Biloslavo: «Kiev è una città fantasma»
«Ci sono barricate, posti di blocco ovunque, poca gente per strada, file lunghissime nei pochissimi negozi aperti, benzina ormai introvabile e file interminabili nei pochi benzinai che ancora hanno diesel», ha spiegato ancora Biloslavo, parlando con l’agenzia di stampa Adnkronos. «Ieri – ha raccontato – c’è stato un assalto alla stazione e si è creato il panico. Facevano salire prima le donne e i bambini, gli uomini per ultimi e quindi c’era molta paura e tensione. I treni sono pochi… Insomma, la situazione non è delle migliori». Come la Sarajevo di trent’anni fa.
I «civili armati presidiano le barricate»
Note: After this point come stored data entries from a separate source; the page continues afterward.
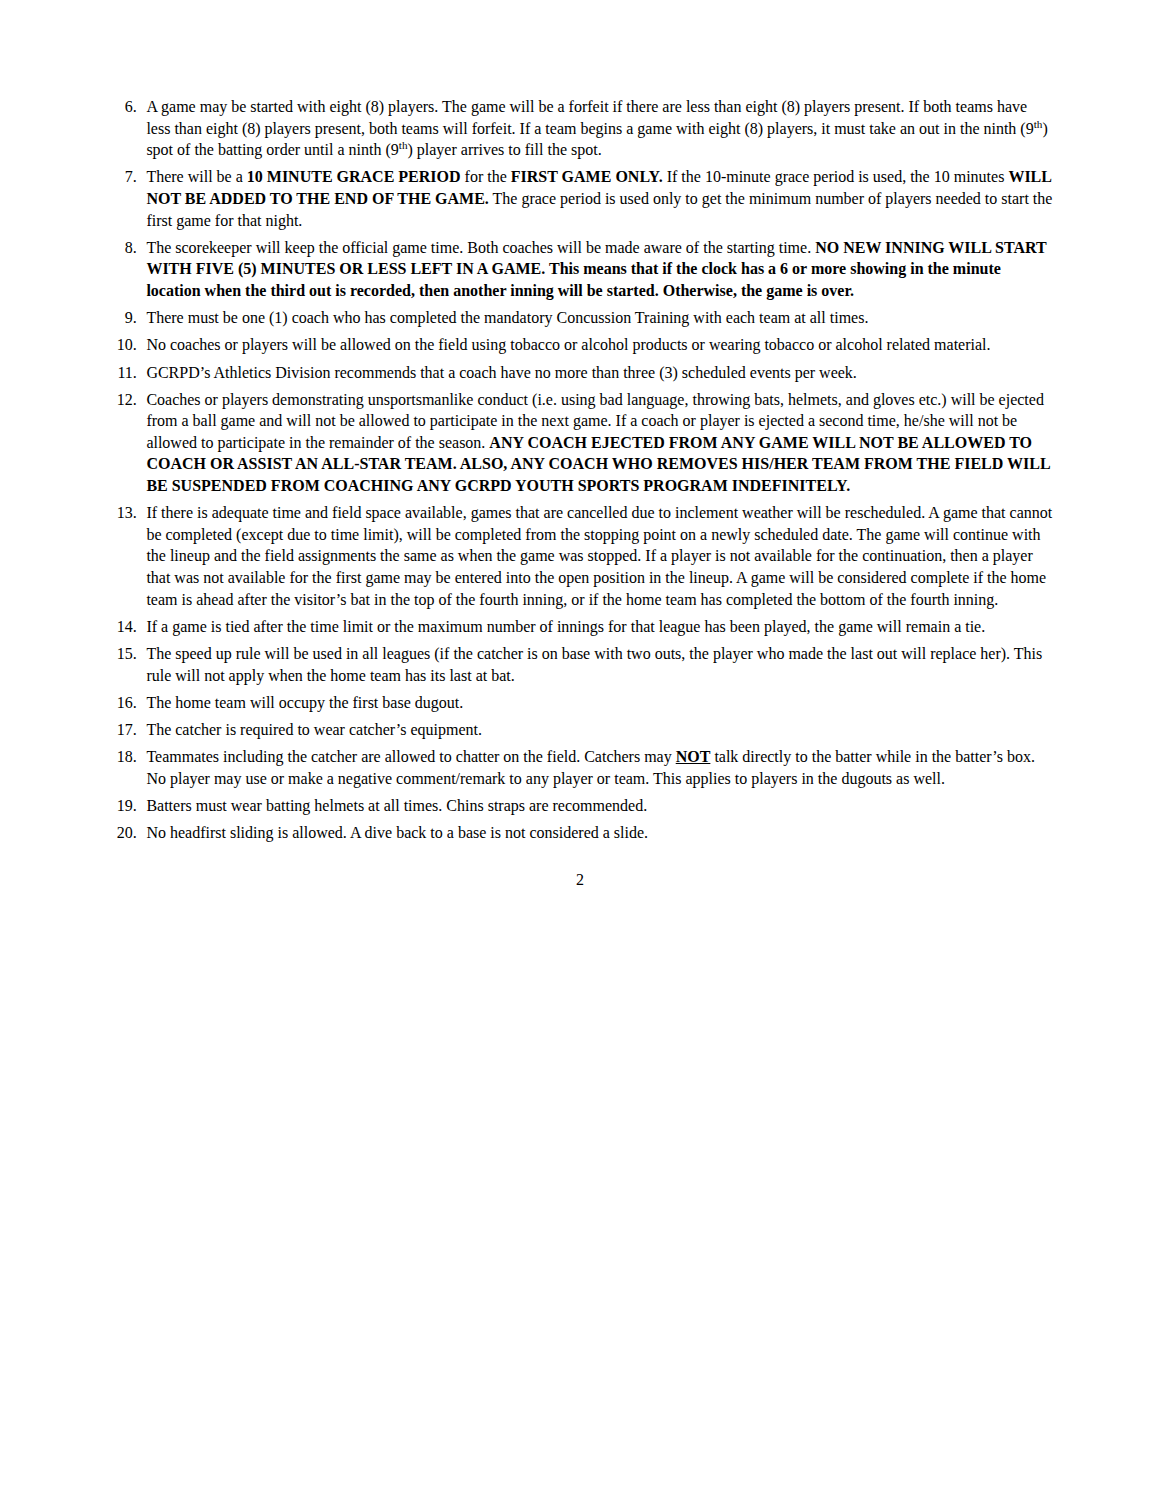A game may be started with eight (8) players. The game will be a forfeit if there are less than eight (8) players present. If both teams have less than eight (8) players present, both teams will forfeit. If a team begins a game with eight (8) players, it must take an out in the ninth (9th) spot of the batting order until a ninth (9th) player arrives to fill the spot.
There will be a 10 MINUTE GRACE PERIOD for the FIRST GAME ONLY. If the 10-minute grace period is used, the 10 minutes WILL NOT BE ADDED TO THE END OF THE GAME. The grace period is used only to get the minimum number of players needed to start the first game for that night.
The scorekeeper will keep the official game time. Both coaches will be made aware of the starting time. NO NEW INNING WILL START WITH FIVE (5) MINUTES OR LESS LEFT IN A GAME. This means that if the clock has a 6 or more showing in the minute location when the third out is recorded, then another inning will be started. Otherwise, the game is over.
There must be one (1) coach who has completed the mandatory Concussion Training with each team at all times.
No coaches or players will be allowed on the field using tobacco or alcohol products or wearing tobacco or alcohol related material.
GCRPD’s Athletics Division recommends that a coach have no more than three (3) scheduled events per week.
Coaches or players demonstrating unsportsmanlike conduct (i.e. using bad language, throwing bats, helmets, and gloves etc.) will be ejected from a ball game and will not be allowed to participate in the next game. If a coach or player is ejected a second time, he/she will not be allowed to participate in the remainder of the season. ANY COACH EJECTED FROM ANY GAME WILL NOT BE ALLOWED TO COACH OR ASSIST AN ALL-STAR TEAM. ALSO, ANY COACH WHO REMOVES HIS/HER TEAM FROM THE FIELD WILL BE SUSPENDED FROM COACHING ANY GCRPD YOUTH SPORTS PROGRAM INDEFINITELY.
If there is adequate time and field space available, games that are cancelled due to inclement weather will be rescheduled. A game that cannot be completed (except due to time limit), will be completed from the stopping point on a newly scheduled date. The game will continue with the lineup and the field assignments the same as when the game was stopped. If a player is not available for the continuation, then a player that was not available for the first game may be entered into the open position in the lineup. A game will be considered complete if the home team is ahead after the visitor’s bat in the top of the fourth inning, or if the home team has completed the bottom of the fourth inning.
If a game is tied after the time limit or the maximum number of innings for that league has been played, the game will remain a tie.
The speed up rule will be used in all leagues (if the catcher is on base with two outs, the player who made the last out will replace her). This rule will not apply when the home team has its last at bat.
The home team will occupy the first base dugout.
The catcher is required to wear catcher’s equipment.
Teammates including the catcher are allowed to chatter on the field. Catchers may NOT talk directly to the batter while in the batter’s box. No player may use or make a negative comment/remark to any player or team. This applies to players in the dugouts as well.
Batters must wear batting helmets at all times. Chins straps are recommended.
No headfirst sliding is allowed. A dive back to a base is not considered a slide.
2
Biloslavo ha riferito quindi di una Kiev sempre più militarizzata, con civili ormai pienamente armati. «Ci sono controlli continui, temono i sabotatori. Io ho assistito all’arresto di uno di questi, o un uomo che loro credevano fosse un sabotatore russo, e gli sono saltati addosso, alla Rambo maniera. I nervi sono a fior di pelle». Inoltre, «da ieri per la prima volta ho visto civili armati che presidiano le barricate, controllano le macchine. Quindi, non più solo con le molotov. Si sono organizzati anche in questo senso, soprattutto nelle zone da dove dovrebbero arrivare i russi. Stanno arrivando diversi stranieri, ho incrociato dei canadesi professionisti, un russo, un bielorusso, tutti si arruolano armati fino ai denti, e arrivano da tutte le parti per resistere».
I timori per l’arrivo della colonna di mezzi russi
Anche per i giornalisti la situazione è complessa: «La paura, la tensione c’è sempre, tanti anni di esperienza aiutano a tenere sotto controllo la situazione, si lavora tanto e si dorme poco. I viveri scarseggiano, perché sono pochi i negozi aperti e poi – ha chiarito – si va avanti a pane, acqua e poco altro». Quanto a cosa aspettarsi per le prossime ore, Biloslavo ha spiegato che «non posso mettere la mano sul fuoco su cosa accadrà, ma è chiaro che quella colonna di mezzi russi lunga 63 chilometri che sta a 20 chilometri da qua e che sta giungendo qualcosa farà, o tornerà a casa o marcerà su Kiev».